Records from a data collection:
# # # # #

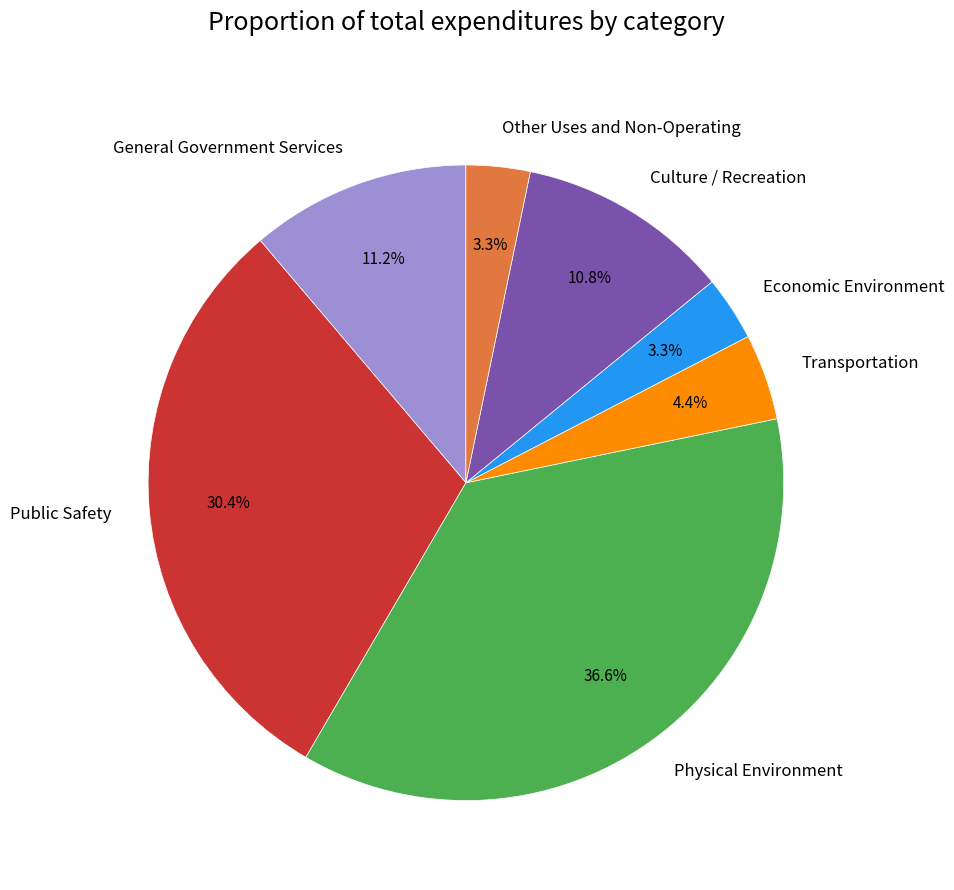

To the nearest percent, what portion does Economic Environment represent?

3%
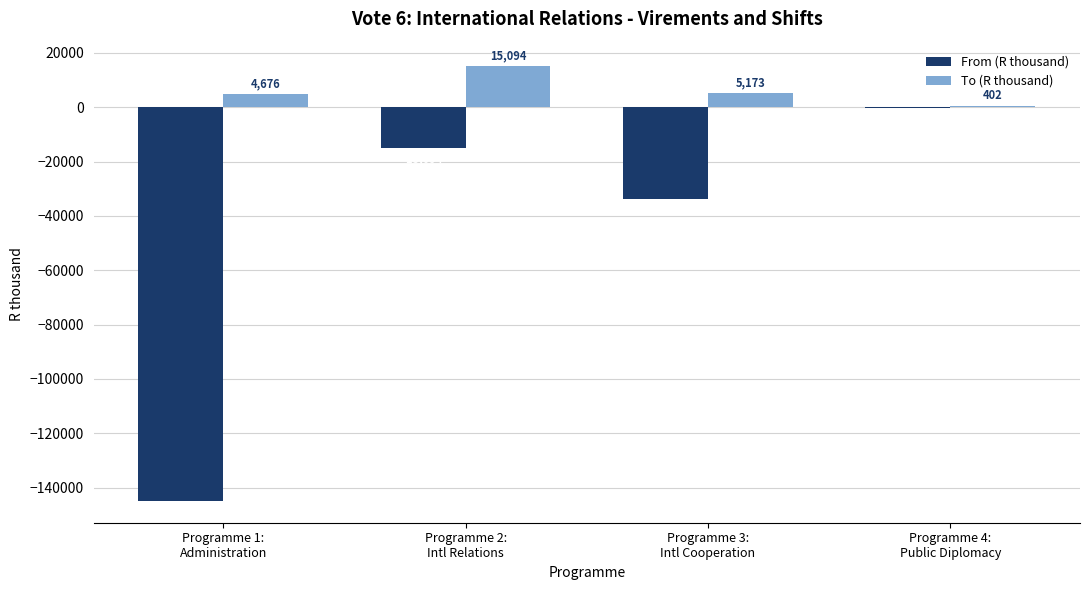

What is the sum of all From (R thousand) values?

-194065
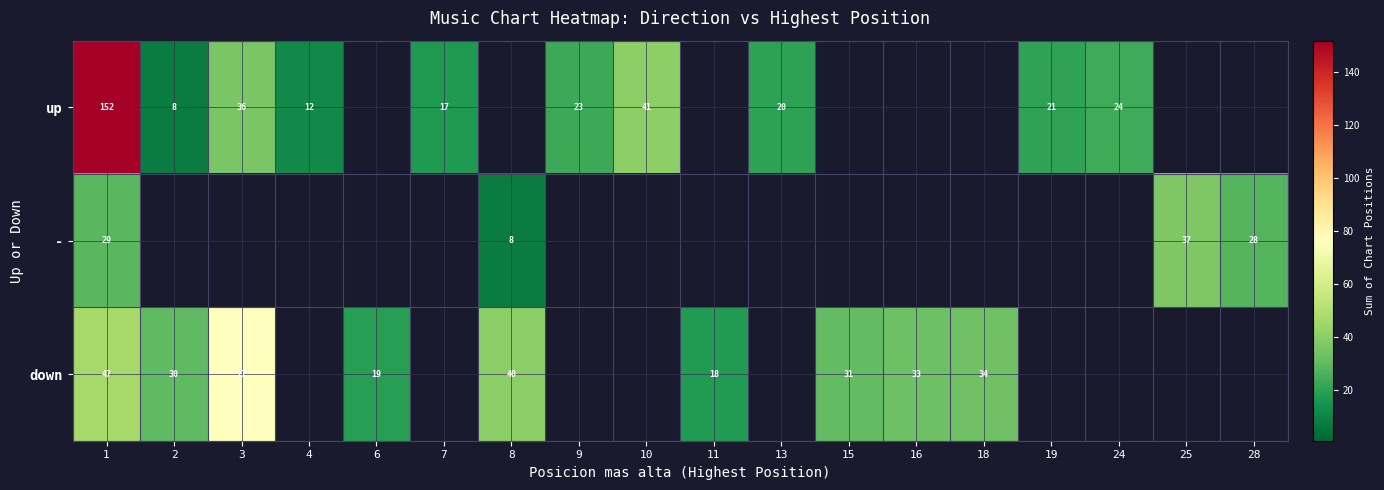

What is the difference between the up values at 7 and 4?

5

# # # # #

Lay out the records as a JSON list of strings, one string per line, skipping blank lines. Leave out the pictures.

[YOUR RESPONSE]:
[
  "To the nearest percent, what portion does Economic Environment represent?",
  "3%",
  "What is the sum of all From (R thousand) values?",
  "-194065",
  "What is the difference between the up values at 7 and 4?",
  "5"
]